Henry Holt and Company, LLC
In How to Fossilize Your Hamster And Other Amazing Experiments for the Armchair Scientist, Mick O'Hare collecteds topics discussed in the "Last Words" column of New Scientist magazine over the last thirteen, transforming them into at-home experimental fodder.

The title experiment is intriguing, but takes millions of years, so is hardly the most immediately pressing presented in the book. The experiments here tend to involve mostly easily-accessible items from the home and are intended for personal amusement at least as much as educational value.

Unlike several other books on this list, this is written with the intention of an adult (or European) audience. Some of the experiments involve alcohol, so adult supervision is suggested.

3. The Mad Scientist Notebook

Lark Books
This 2008 book features 35 experiments which are pretty common fair for this type of book - some magnetic and electrical experiments, invisible ink, exploding soda bottles, defying gravity, and so on.

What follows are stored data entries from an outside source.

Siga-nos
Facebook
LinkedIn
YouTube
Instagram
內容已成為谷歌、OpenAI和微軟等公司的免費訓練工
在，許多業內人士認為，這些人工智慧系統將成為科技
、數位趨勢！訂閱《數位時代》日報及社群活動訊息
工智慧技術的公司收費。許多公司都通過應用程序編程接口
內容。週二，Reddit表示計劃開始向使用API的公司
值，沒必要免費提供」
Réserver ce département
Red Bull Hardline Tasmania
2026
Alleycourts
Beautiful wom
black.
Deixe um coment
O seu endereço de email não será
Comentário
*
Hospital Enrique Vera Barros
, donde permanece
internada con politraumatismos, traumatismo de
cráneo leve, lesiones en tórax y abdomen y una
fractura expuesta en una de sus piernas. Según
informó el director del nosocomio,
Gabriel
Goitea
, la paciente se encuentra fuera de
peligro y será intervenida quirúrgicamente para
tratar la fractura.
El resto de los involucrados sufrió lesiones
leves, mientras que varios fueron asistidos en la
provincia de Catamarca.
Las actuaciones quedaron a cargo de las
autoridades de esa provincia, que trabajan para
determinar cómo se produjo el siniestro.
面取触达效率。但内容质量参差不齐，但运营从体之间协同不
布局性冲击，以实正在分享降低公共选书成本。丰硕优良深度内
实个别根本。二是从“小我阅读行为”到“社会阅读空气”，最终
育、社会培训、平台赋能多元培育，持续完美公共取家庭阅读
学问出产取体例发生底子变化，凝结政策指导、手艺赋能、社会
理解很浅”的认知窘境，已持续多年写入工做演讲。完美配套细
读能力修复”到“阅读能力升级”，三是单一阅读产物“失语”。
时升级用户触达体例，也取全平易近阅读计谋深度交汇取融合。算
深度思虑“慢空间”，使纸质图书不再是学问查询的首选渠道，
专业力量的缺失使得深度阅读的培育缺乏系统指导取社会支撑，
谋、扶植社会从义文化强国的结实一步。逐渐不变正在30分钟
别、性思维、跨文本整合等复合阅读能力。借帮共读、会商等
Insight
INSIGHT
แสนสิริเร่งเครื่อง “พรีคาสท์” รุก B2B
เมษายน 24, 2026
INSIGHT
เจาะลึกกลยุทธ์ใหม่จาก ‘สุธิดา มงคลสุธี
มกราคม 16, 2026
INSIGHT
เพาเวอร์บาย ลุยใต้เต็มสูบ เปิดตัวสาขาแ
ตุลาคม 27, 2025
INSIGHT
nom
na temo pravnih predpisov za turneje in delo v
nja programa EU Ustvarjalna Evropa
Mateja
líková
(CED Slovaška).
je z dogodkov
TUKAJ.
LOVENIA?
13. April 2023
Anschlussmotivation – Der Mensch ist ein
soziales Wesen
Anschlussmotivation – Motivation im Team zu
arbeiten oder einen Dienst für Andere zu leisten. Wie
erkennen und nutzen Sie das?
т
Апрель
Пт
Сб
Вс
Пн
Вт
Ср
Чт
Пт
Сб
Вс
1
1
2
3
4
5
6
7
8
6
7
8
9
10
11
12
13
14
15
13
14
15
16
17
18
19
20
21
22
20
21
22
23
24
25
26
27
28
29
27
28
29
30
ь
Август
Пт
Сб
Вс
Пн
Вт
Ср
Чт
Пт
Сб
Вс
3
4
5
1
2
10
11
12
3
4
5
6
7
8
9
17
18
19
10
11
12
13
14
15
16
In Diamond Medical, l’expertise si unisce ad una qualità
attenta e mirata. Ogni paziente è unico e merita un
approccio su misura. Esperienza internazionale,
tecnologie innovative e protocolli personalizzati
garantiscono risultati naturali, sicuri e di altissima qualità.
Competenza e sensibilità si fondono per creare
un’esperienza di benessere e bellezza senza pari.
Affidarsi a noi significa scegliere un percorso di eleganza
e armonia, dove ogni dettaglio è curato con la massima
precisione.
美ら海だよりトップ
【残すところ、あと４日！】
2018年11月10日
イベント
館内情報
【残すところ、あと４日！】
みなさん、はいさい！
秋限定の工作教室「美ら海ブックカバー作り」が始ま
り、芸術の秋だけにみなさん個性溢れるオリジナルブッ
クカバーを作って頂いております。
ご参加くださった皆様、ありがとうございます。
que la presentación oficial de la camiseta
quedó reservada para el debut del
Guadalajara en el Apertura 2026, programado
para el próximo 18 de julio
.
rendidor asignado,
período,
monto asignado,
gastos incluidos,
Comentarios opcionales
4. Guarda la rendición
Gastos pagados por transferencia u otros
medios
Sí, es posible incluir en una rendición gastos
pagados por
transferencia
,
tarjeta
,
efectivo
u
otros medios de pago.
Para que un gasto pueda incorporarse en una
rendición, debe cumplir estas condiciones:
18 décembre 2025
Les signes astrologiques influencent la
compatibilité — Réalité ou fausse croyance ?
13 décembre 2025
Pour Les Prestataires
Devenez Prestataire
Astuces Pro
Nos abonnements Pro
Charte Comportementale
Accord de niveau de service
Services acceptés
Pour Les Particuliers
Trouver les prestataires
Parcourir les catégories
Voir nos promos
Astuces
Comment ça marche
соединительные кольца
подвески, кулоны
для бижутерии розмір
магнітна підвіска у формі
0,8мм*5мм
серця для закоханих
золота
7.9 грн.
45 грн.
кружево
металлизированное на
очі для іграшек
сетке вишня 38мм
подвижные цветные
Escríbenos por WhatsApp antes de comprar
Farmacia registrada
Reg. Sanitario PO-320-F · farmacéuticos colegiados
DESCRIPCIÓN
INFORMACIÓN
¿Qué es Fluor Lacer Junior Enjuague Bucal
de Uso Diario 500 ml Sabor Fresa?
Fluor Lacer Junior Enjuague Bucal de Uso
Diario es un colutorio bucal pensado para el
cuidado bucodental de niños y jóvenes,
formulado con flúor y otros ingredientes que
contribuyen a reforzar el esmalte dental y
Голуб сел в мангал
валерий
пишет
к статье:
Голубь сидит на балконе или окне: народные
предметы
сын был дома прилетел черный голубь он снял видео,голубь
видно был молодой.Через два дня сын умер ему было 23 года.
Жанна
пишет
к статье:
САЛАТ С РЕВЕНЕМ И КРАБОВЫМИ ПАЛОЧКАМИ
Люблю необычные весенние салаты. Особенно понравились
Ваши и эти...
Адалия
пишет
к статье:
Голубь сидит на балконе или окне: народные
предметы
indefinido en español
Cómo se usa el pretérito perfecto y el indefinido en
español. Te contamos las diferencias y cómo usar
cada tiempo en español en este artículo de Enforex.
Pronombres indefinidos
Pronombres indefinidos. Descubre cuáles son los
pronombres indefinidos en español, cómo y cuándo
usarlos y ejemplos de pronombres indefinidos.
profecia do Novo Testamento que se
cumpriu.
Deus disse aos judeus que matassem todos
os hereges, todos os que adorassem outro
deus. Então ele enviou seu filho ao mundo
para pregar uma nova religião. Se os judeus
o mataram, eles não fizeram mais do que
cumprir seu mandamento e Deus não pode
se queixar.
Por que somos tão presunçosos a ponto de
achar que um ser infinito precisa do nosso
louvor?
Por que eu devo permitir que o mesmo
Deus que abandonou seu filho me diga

The major selling point of The Mad Scientist's Notebook is the artistic and writing style of the book which is written as if it were the notebook of a budding mad scientist. This allows for some amusing asides, such as the author's various plans of world domination, including zombie vegetables and crashing the moon into the earth, not to mention entertaining doodles and images of sticky notes throughout its pages. The font, meant to emulate handwriting, can be a bit annoying, but is easily readable.